What to do => Without the pictures, output the records below word for word.

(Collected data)
======

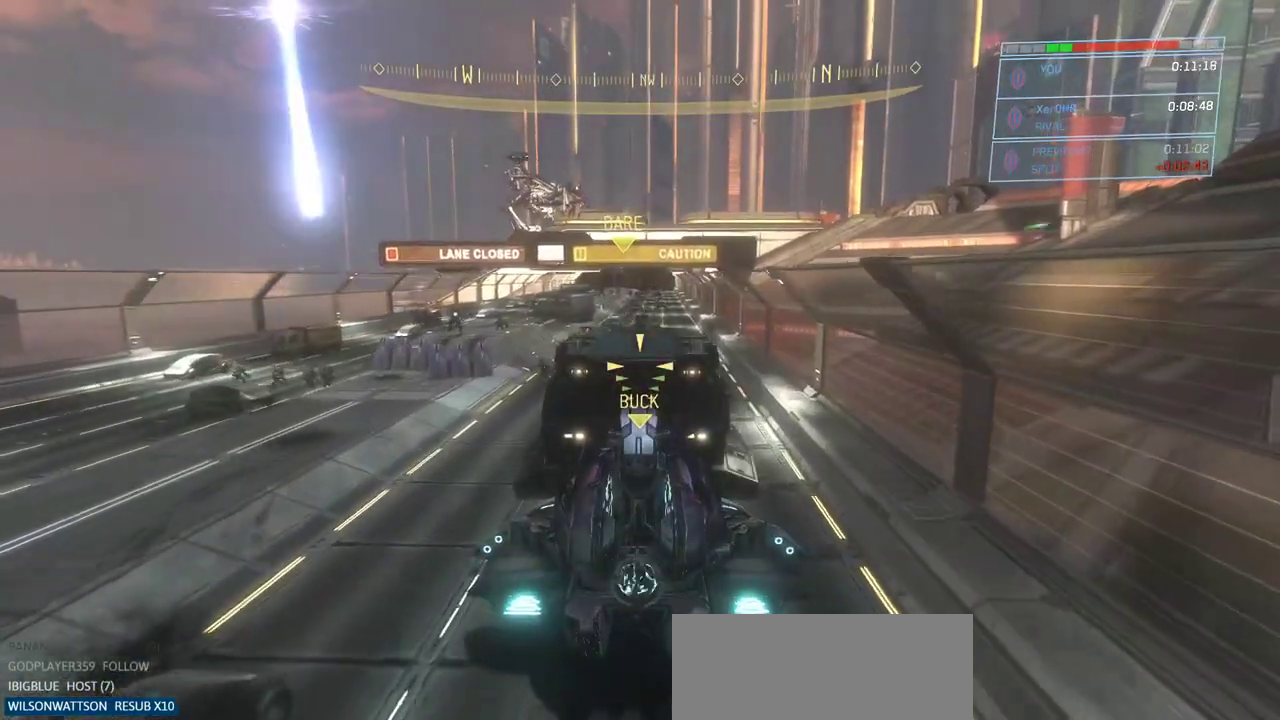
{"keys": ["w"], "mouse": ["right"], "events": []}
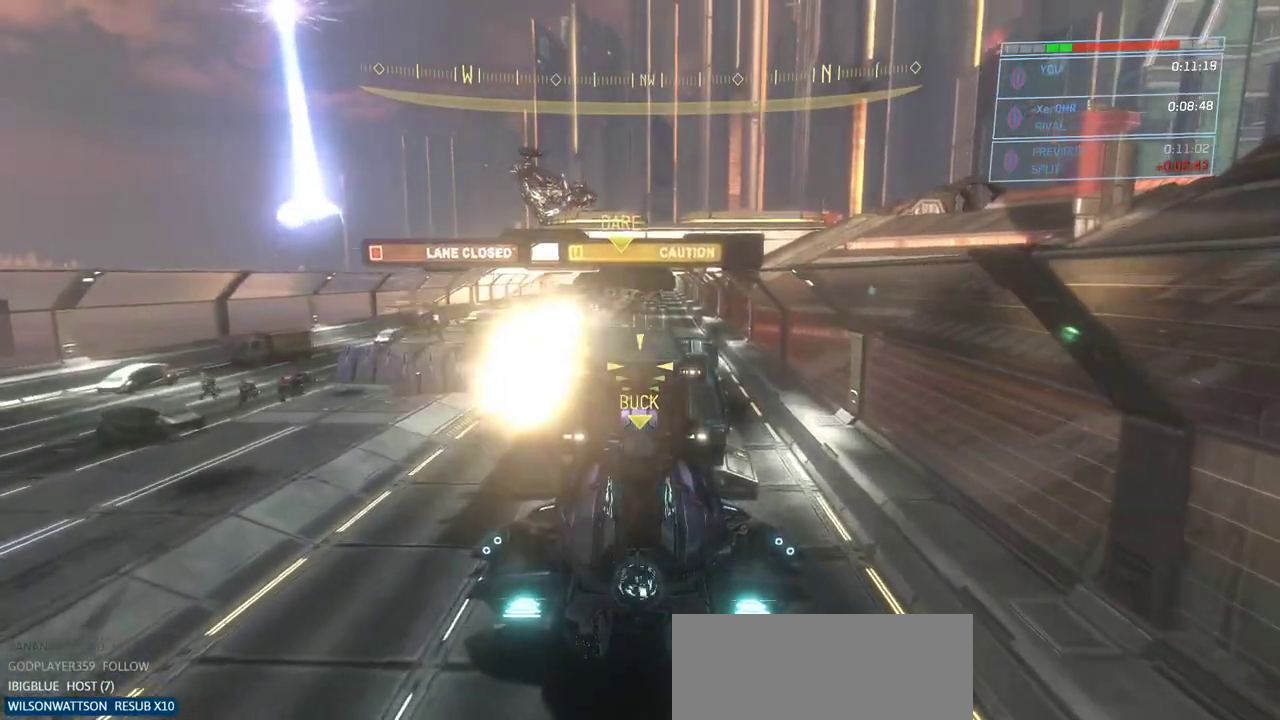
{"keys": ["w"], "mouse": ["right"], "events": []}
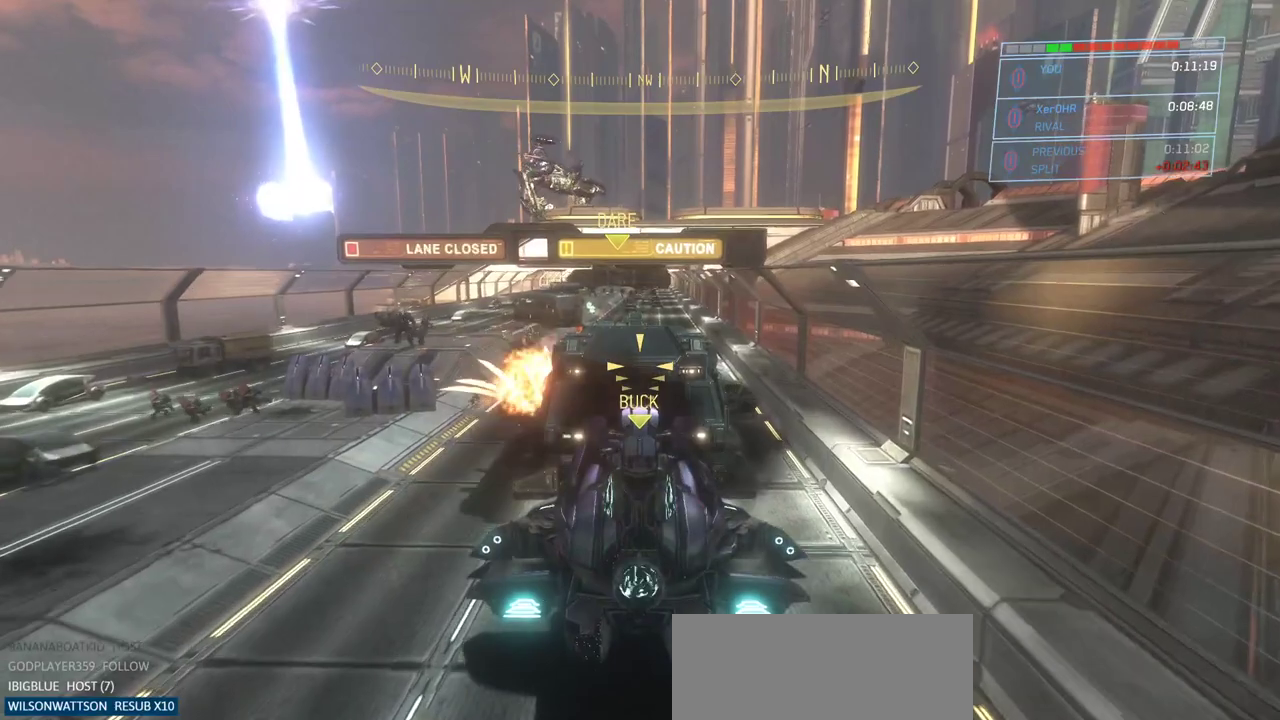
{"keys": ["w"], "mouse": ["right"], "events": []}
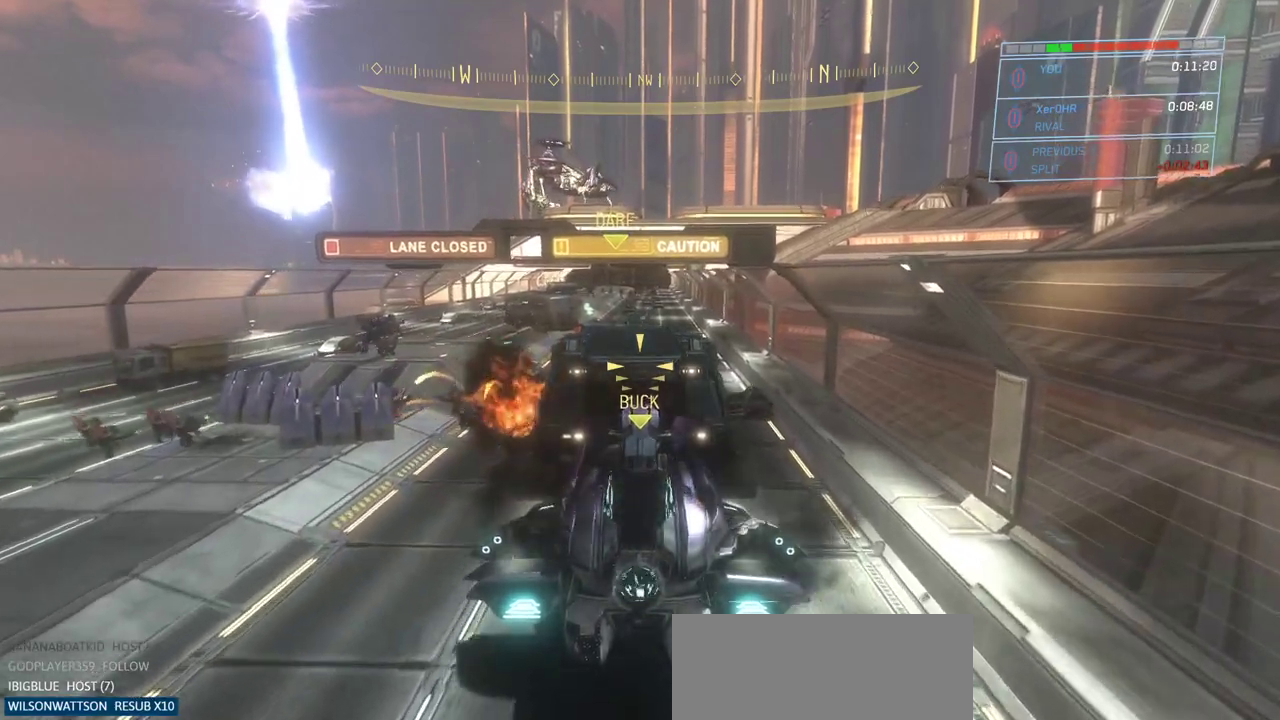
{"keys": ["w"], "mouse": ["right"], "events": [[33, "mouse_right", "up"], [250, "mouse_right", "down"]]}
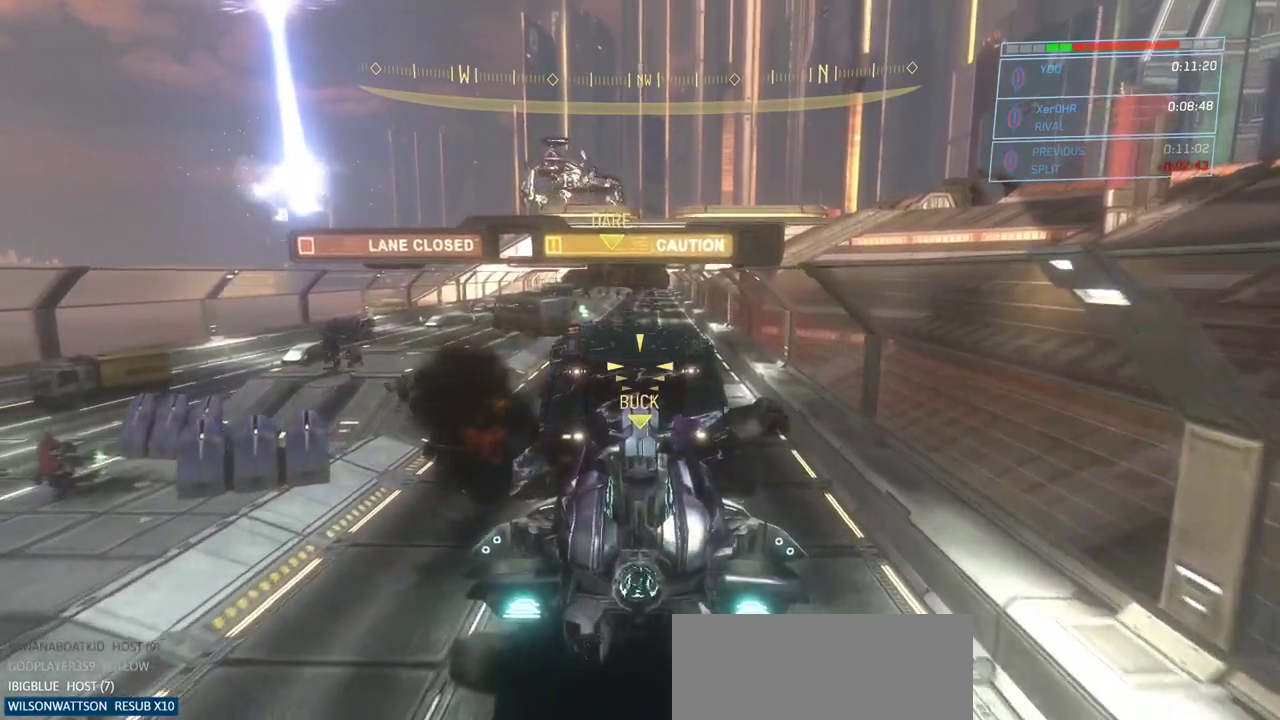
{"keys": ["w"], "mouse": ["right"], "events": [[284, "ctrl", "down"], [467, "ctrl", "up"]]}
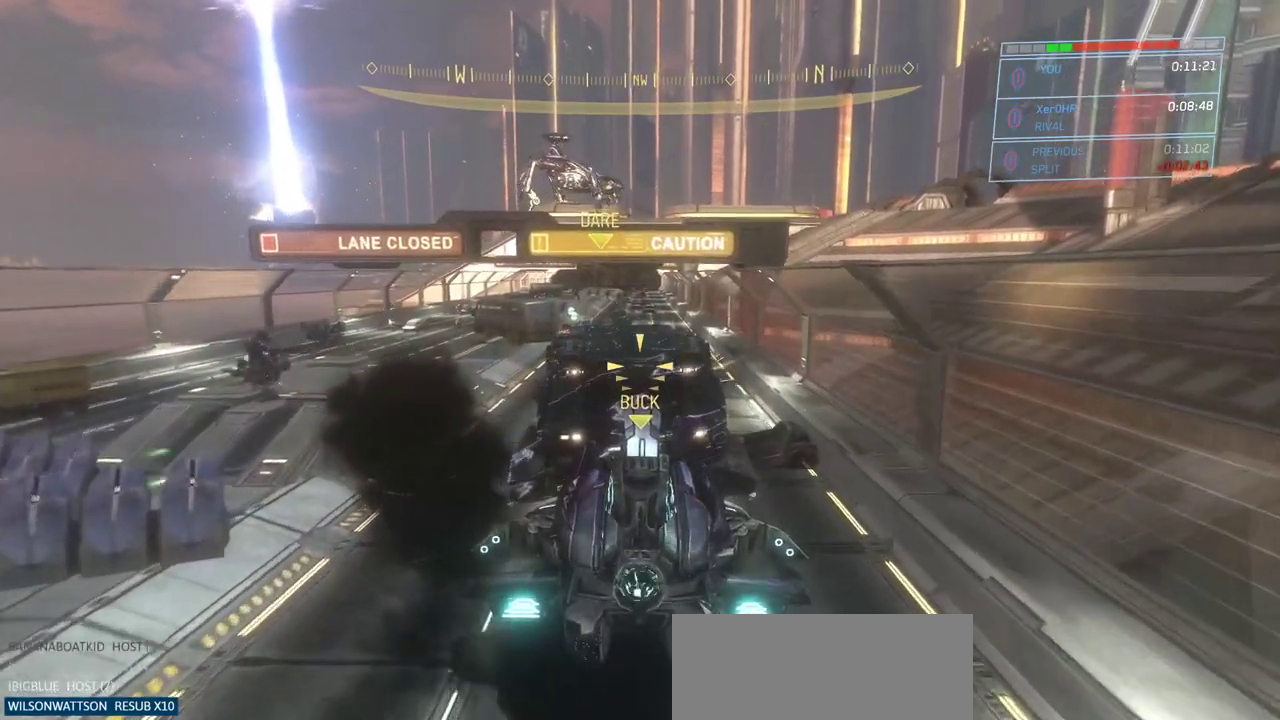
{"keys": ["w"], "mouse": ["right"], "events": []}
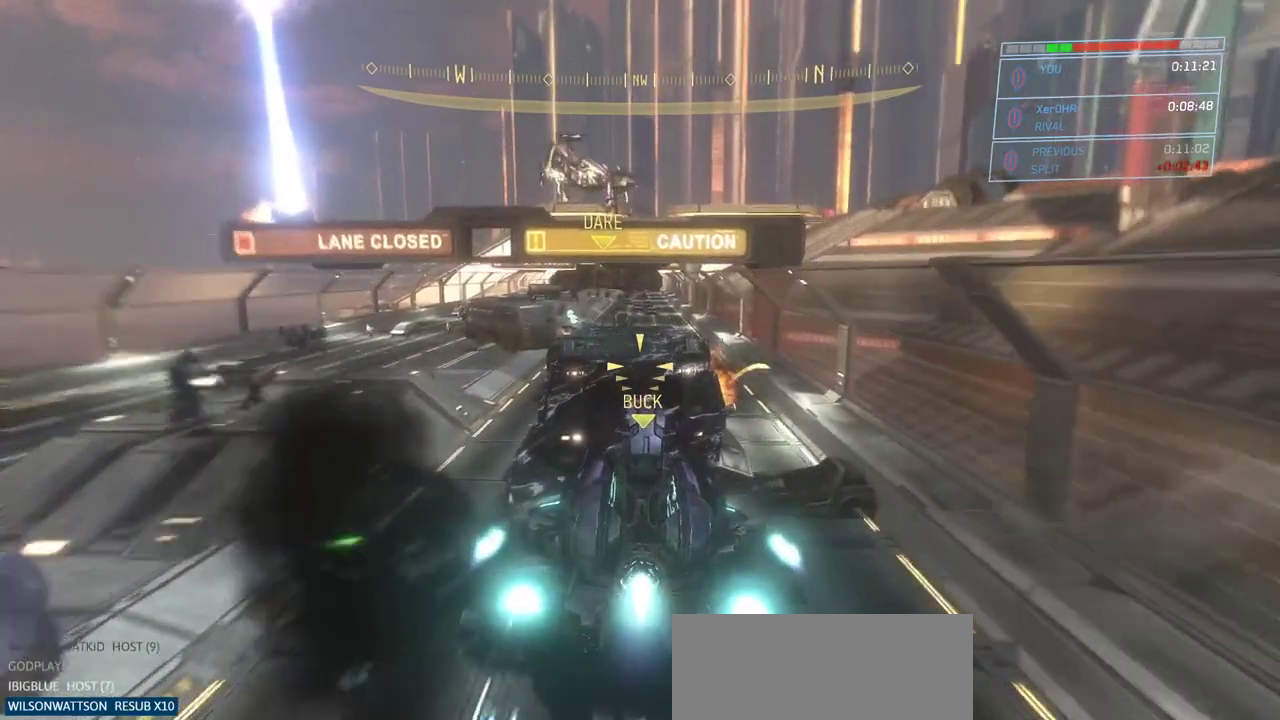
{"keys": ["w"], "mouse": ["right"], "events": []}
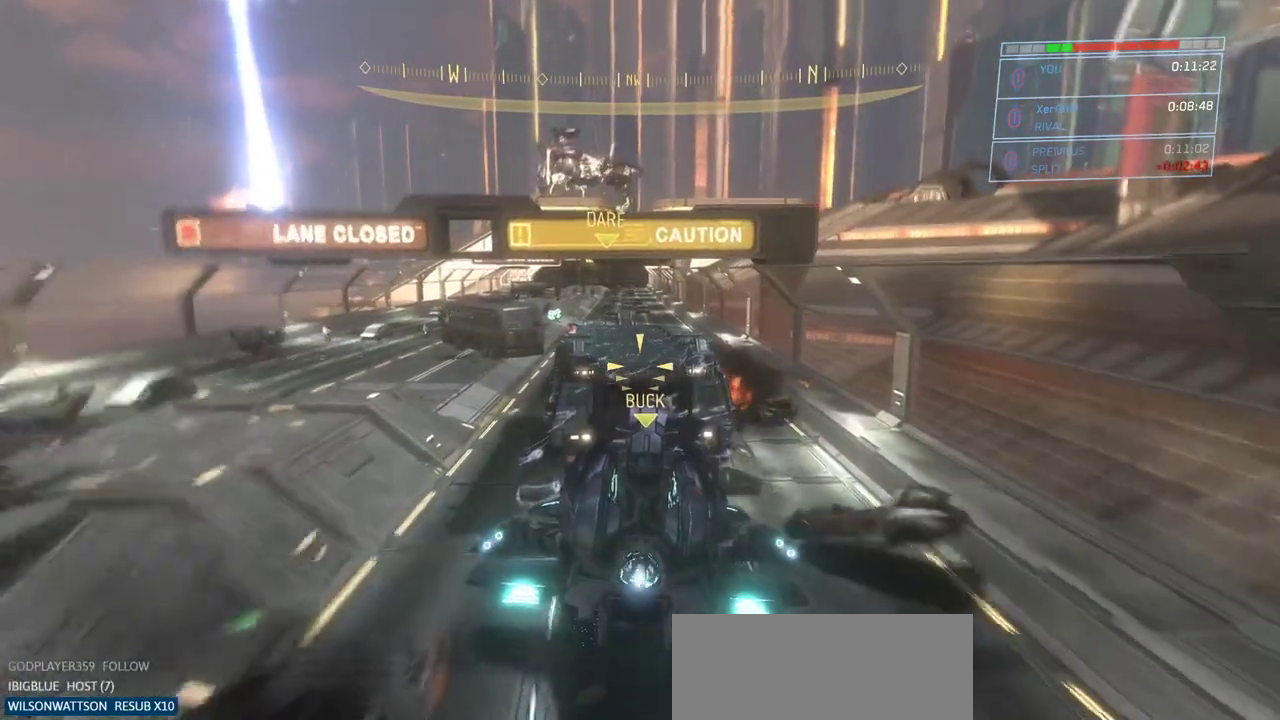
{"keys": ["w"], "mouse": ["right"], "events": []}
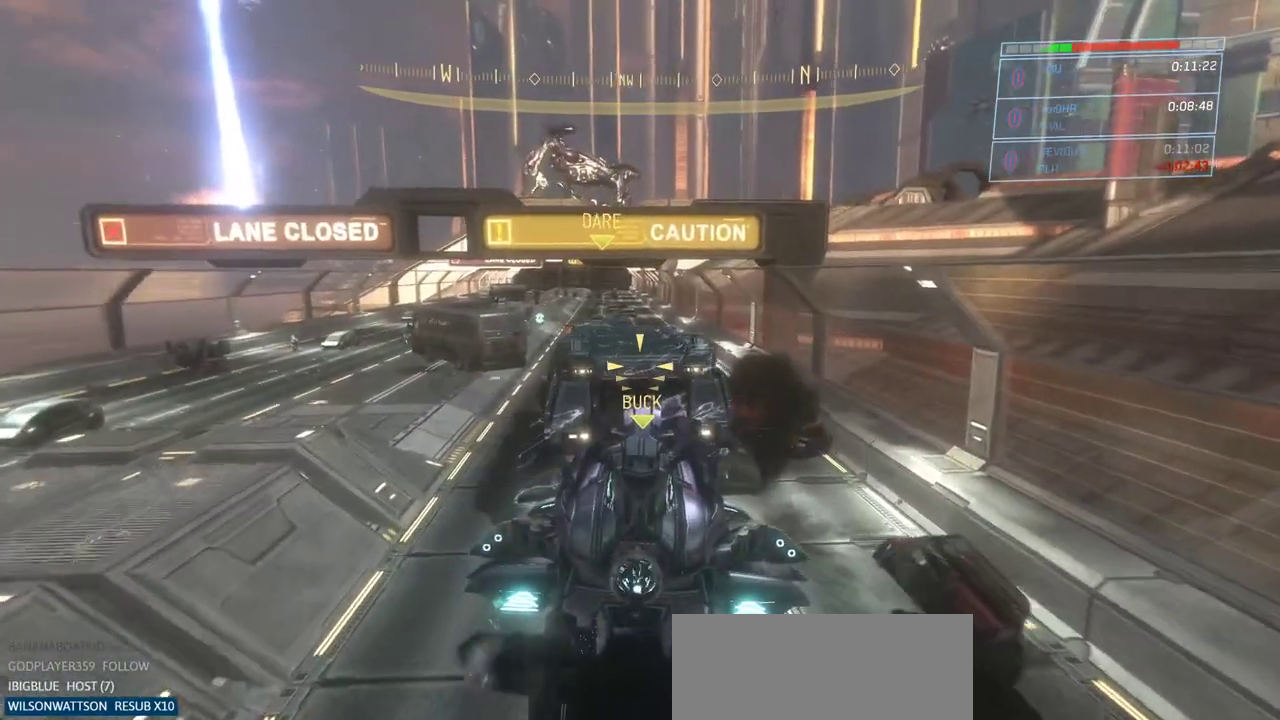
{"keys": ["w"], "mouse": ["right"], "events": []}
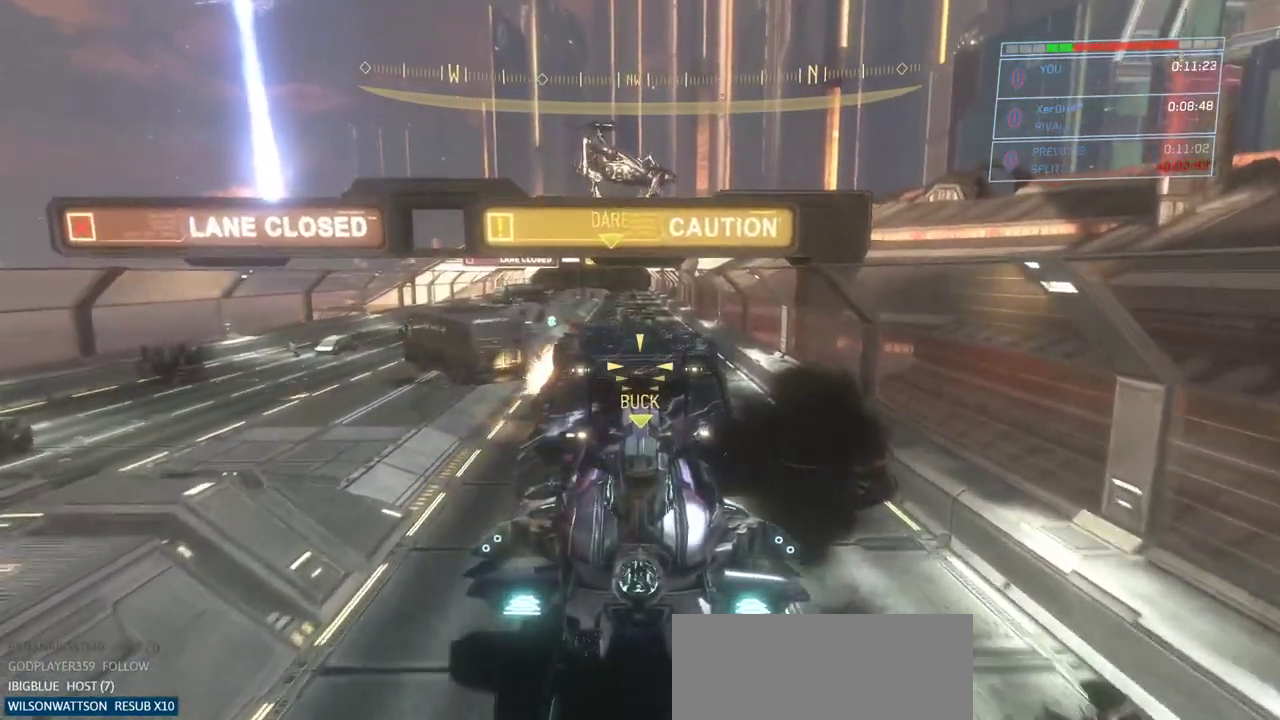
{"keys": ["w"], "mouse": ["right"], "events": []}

======

Solution =>
{"keys": ["w"], "mouse": ["right"], "events": []}
{"keys": ["w"], "mouse": ["right"], "events": []}
{"keys": ["w"], "mouse": ["right"], "events": []}
{"keys": ["w"], "mouse": ["right"], "events": [[33, "mouse_right", "up"], [250, "mouse_right", "down"]]}
{"keys": ["w"], "mouse": ["right"], "events": [[284, "ctrl", "down"], [467, "ctrl", "up"]]}
{"keys": ["w"], "mouse": ["right"], "events": []}
{"keys": ["w"], "mouse": ["right"], "events": []}
{"keys": ["w"], "mouse": ["right"], "events": []}
{"keys": ["w"], "mouse": ["right"], "events": []}
{"keys": ["w"], "mouse": ["right"], "events": []}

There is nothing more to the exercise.